Similarly, Ramadan is a time to focus on loving your fellow human being. This is not the only time when Judaism and Islam and other faiths as well have their holy times coincide. Chanukah sometimes coincides with Christmas. Passover often overlaps with Easter. These holidays have little to nothing in common, but it does give us a moment to pause. Many of us are looking forward to the day when people of all faiths come together. When we are in a period in our different religious calendars when people of various religions find themselves celebrating their own holidays simultaneously, it provides us with an opportunity to think about how to unite people of different faith communities without anyone compromising their religious convictions. With that in mind I would like to make five suggestions:
1. We should all strive to understand each other. Often misconceptions cause conflicts between people of different faiths. Having a greater knowledge of other faith communities could help to breed mutual understanding.

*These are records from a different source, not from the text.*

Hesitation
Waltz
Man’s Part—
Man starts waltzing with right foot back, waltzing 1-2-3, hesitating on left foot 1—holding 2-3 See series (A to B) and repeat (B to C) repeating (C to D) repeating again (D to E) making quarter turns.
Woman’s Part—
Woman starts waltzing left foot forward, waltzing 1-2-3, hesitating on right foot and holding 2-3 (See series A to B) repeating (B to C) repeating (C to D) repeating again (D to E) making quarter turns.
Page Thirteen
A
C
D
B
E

2. When there are issues that create conflicts between different faith communities, it must be understood that violence is never an acceptable way of dealing with these conflicts. All faith communities must repudiate terrorism.

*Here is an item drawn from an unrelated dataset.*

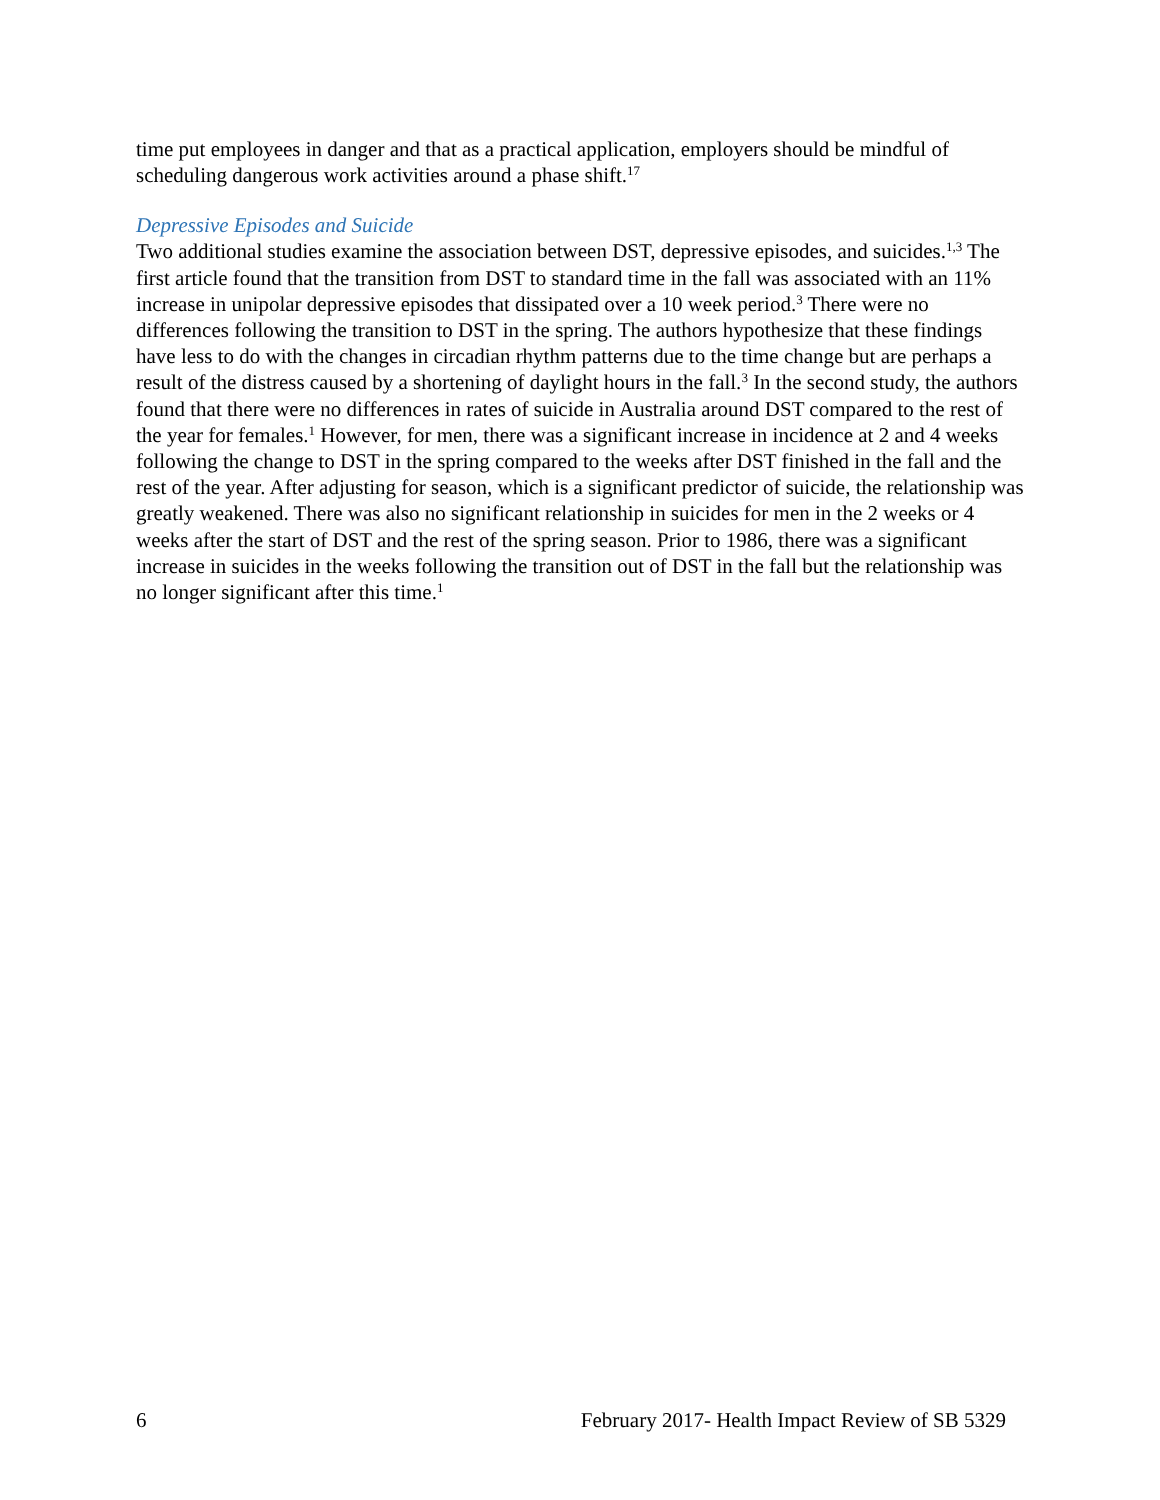time put employees in danger and that as a practical application, employers should be mindful of scheduling dangerous work activities around a phase shift.<sup>17</sup>
Depressive Episodes and Suicide
Two additional studies examine the association between DST, depressive episodes, and suicides.<sup>1,3</sup> The first article found that the transition from DST to standard time in the fall was associated with an 11% increase in unipolar depressive episodes that dissipated over a 10 week period.<sup>3</sup> There were no differences following the transition to DST in the spring. The authors hypothesize that these findings have less to do with the changes in circadian rhythm patterns due to the time change but are perhaps a result of the distress caused by a shortening of daylight hours in the fall.<sup>3</sup> In the second study, the authors found that there were no differences in rates of suicide in Australia around DST compared to the rest of the year for females.<sup>1</sup> However, for men, there was a significant increase in incidence at 2 and 4 weeks following the change to DST in the spring compared to the weeks after DST finished in the fall and the rest of the year. After adjusting for season, which is a significant predictor of suicide, the relationship was greatly weakened. There was also no significant relationship in suicides for men in the 2 weeks or 4 weeks after the start of DST and the rest of the spring season. Prior to 1986, there was a significant increase in suicides in the weeks following the transition out of DST in the fall but the relationship was no longer significant after this time.<sup>1</sup>
6 February 2017- Health Impact Review of SB 5329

3. Many of our faith communities share a connection to the Tanach, the Bible. In the first book of the Bible, the book of Bereishit, Genesis 1:26, we are taught that all human beings are created in the image of God. If we truly believe in this theological idea than this has to transform the way we look at our fellow human being. It means that we must see the divinity and dignity in every human being, regardless of their faith and regardless of our respective theological disagreements.
4. There is nothing wrong and everything right about passionately believing in one’s faith. However intense ones belief is in one’s own theology, it is in no way a reason to devaluate another faith community. When we disagree we must do so respectfully.
5. At the same time, we should never let pluralism degrade itself into moral relativism. There are things that are objectively wrong, specifically non defensive violence, terrorism hate and prejudice. Different faith communities must stand as one against these ills of our society.
Let us affirm to learn from each other, to respectfully disagree with each other and to love each other. Let it be soon. Let it be today. Let it be this very moment.
And when the broken hearted people living in the world agree
There will be an answer, let it be
For though they may be parted, there is still a chance that they will see
There will be an answer, let it be
Let it be, let it be, let it be, let it be
(Excerpted from the song Let It Be by the Beatles)
The title comes from the song “Let It Be.” “Let It Be” is a song by the Beatles. It was released in March of 1970 as a single. The song was written by Paul McCartney; however it was credited to Lennon–McCartney. It was also the title of the Beatles 12th and last studio album released in May of 1970. The record came out after the Beatles announced their break-up.